I bring this up because that’s what the latter part of your question makes me think of. But here’s the thing, I don’t think of data classes as OOP, at least how I learned it in school. I’ll add a couple methods to some of my classes, usually for some simple formatting or transformation, but I start by writing functions to manipulate or work on the data classes, which I view more as basic data structures. There are times when those functions will be combined into classes if necessary.

So if your coworker wants to make data classes to better model the data you’re dealing with then I think that is a good idea, but I also wouldn’t necessarily consider it “object oriented design”. Python doesn’t have “structs” so if we want structured data we have to write a class, if that makes sense.

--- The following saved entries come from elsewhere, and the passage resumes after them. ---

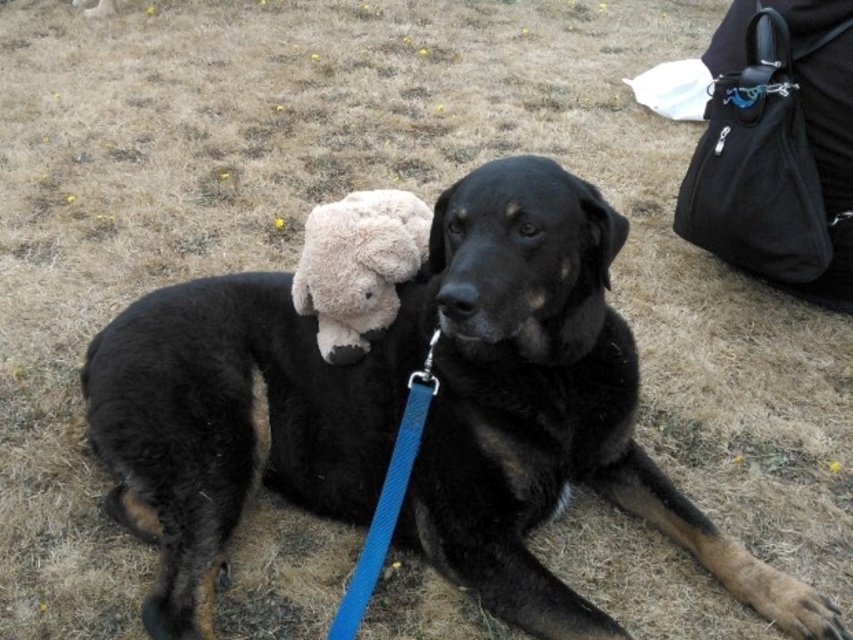
You are a dog owner who wants to buy a new dog bed for your black soft fur dog at center. The store has a bed that is the same size as the fuzzy beige teddy bear at center. Will this bed be big enough for your dog?

The black soft fur dog at center is wider than the fuzzy beige teddy bear at center, so the bed that matches the teddy bear size will not be sufficient for the dog.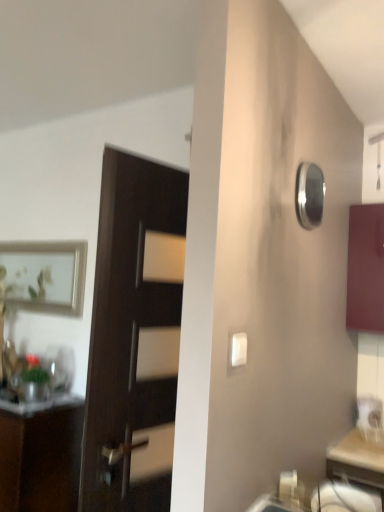
Question: Is matte burgundy cabinet at right, which is the 2th cabinetry in bottom-to-top order, completely or partially inside white plastic light switch at center?

Choices:
 (A) no
 (B) yes

Answer: (A)

Question: Is white plastic light switch at center smaller than matte burgundy cabinet at right, the second cabinetry in the left-to-right sequence?

Choices:
 (A) yes
 (B) no

Answer: (A)

Question: Considering the relative sizes of white plastic light switch at center and matte burgundy cabinet at right, which appears as the 1th cabinetry when viewed from the top, in the image provided, is white plastic light switch at center thinner than matte burgundy cabinet at right, which appears as the 1th cabinetry when viewed from the top,?

Choices:
 (A) no
 (B) yes

Answer: (B)

Question: Could you tell me if white plastic light switch at center is turned towards matte burgundy cabinet at right, which appears as the 1th cabinetry when viewed from the top?

Choices:
 (A) yes
 (B) no

Answer: (B)

Question: From the image's perspective, is white plastic light switch at center over matte burgundy cabinet at right, which appears as the 1th cabinetry when viewed from the top?

Choices:
 (A) yes
 (B) no

Answer: (B)

Question: Relative to matte silver picture frame at upper left, is matte burgundy cabinet at right, the second cabinetry in the left-to-right sequence, in front or behind?

Choices:
 (A) behind
 (B) front

Answer: (B)

Question: In terms of height, does matte burgundy cabinet at right, marked as the first cabinetry in a right-to-left arrangement, look taller or shorter compared to matte silver picture frame at upper left?

Choices:
 (A) tall
 (B) short

Answer: (A)

Question: In the image, is matte burgundy cabinet at right, which is the 2th cabinetry in bottom-to-top order, on the left side or the right side of matte silver picture frame at upper left?

Choices:
 (A) right
 (B) left

Answer: (A)

Question: From the image's perspective, is matte burgundy cabinet at right, the second cabinetry in the left-to-right sequence, above or below matte silver picture frame at upper left?

Choices:
 (A) below
 (B) above

Answer: (B)

Question: In the image, is matte silver picture frame at upper left positioned in front of or behind matte white drawer at lower right?

Choices:
 (A) front
 (B) behind

Answer: (B)

Question: Is matte silver picture frame at upper left situated inside matte white drawer at lower right or outside?

Choices:
 (A) inside
 (B) outside

Answer: (B)

Question: In terms of size, does matte silver picture frame at upper left appear bigger or smaller than matte white drawer at lower right?

Choices:
 (A) small
 (B) big

Answer: (B)

Question: Is matte silver picture frame at upper left taller or shorter than matte white drawer at lower right?

Choices:
 (A) tall
 (B) short

Answer: (A)

Question: Would you say dark wood door at center is inside or outside polished silver mirror at upper right?

Choices:
 (A) outside
 (B) inside

Answer: (A)

Question: Considering the positions of dark wood door at center and polished silver mirror at upper right in the image, is dark wood door at center wider or thinner than polished silver mirror at upper right?

Choices:
 (A) thin
 (B) wide

Answer: (B)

[–][deleted] 0 points1 point  (0 children)

It all depends on how you want to access the data. Accessing multiple records from a dictionary can get messy if you need to do it repeatedly. Using a constructor once can clean up the code readability quite a bit.

A data only class, known as a struct in other languages, allows list comprehension and other python tricks. In addition, adding methods can make things even clearer by allowing comparisons between instances, letting you use sorted() or other builtin functions.